07-09, 16:05–16:35 (US/Pacific), Ballroom
Many scientists rely on NumPy for its simplicity and strong CPU performance, but scaling beyond a single node is challenging. The researchers at SLAC need to process massive datasets under tight beam time constraints, often needing to modify code on the fly. This is where cuPyNumeric comes in—a drop-in replacement for NumPy that distributes work across CPUs and GPUs. With its familiar NumPy interface, cuPyNumeric makes it easy to scale computations without rewriting code, helping scientists focus on their research instead of debugging. It’s a great example of how the SciPy ecosystem enables cutting-edge science.
Many data and simulation scientists use NumPy for its ease of use and good performance on CPU. This approach works well for single-node tasks, but scaling to handle larger datasets or more resource-intensive computations introduces significant challenges. Not to mention, using GPUs to speed-up compute-intensive parts of the code requires another level of complexity.
Scientists at the Stanford Linear Accelerator Center (SLAC) need to process a large amount of data within a fixed time window, called beam time. The full dataset generated during experiments is too large to be processed on a single CPU. Additionally, the code often must be modified during the beam time to adapt to changing experimental needs. Being able to use NumPy syntax rather than lower level distributed computing libraries makes these changes quick and easy, allowing researchers to focus on conducting more experiments rather than debugging or optimizing code.
To address these challenges, we developed a cuPyNumeric, an open-source drop-in replacement for NumPy that seamlessly distributes work across CPUs and GPUs. Built on top of task-based distributed runtime from Stanford University, it automatically parallelizes NumPy APIs across all available resources, taking care of data distribution, communication, asynchronous and accelerated execution of compute kernels on both GPUs or multi-core CPUs. In addition, cuPyNumeric can be used alongside with other popular Python libraries like SciPy, matplotlib, Jax.
With cuPyNumeric, SLAC scientists successfully ran their data processing code distributed across multiple nodes and GPUs, processing the full dataset with a 6x speed-up compared to the original single-node implementation. This acceleration not only ensured timely processing of the full dataset but also enabled researchers to adapt their code dynamically to changing experimental needs.

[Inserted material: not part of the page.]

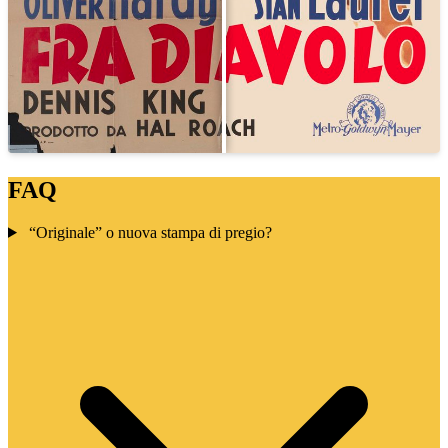
FAQ
“Originale” o nuova stampa di pregio?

This talk is for Python developers who work with large data or want to speed up their code, whether or not they’ve used accelerated libraries before. It will showcase the productivity and performance of cuPyNumeric library on the example of scaling up the signal processing code from SLAC. It will also cover some details on library implementation.
We propose following outline for the talk:
5 minutes: An Introduction to cuPyNumeric
5 minutes: Some details on its implementation.
5 minutes: Overview of the SLAC code and challenges researchers face when processing experimental data during the beam time.
5 minutes: Details on integration of cuPyNumeric library into the SLAC code,
3 minutes: Performance results in detail (including explanations of changes to the original code, that both improve code quality and performance at scale)
2 minutes: Conclusion remarks
Irina Demeshko is a senior software engineer at NVIDIA working on cuNumeric and Legate projects. Before NVIDIA, Irina was a research scientist and team leader of the Co-Design team at the Los Alamos National Laboratory. Her work and research interests are in the area of new HPC technologies and programming models.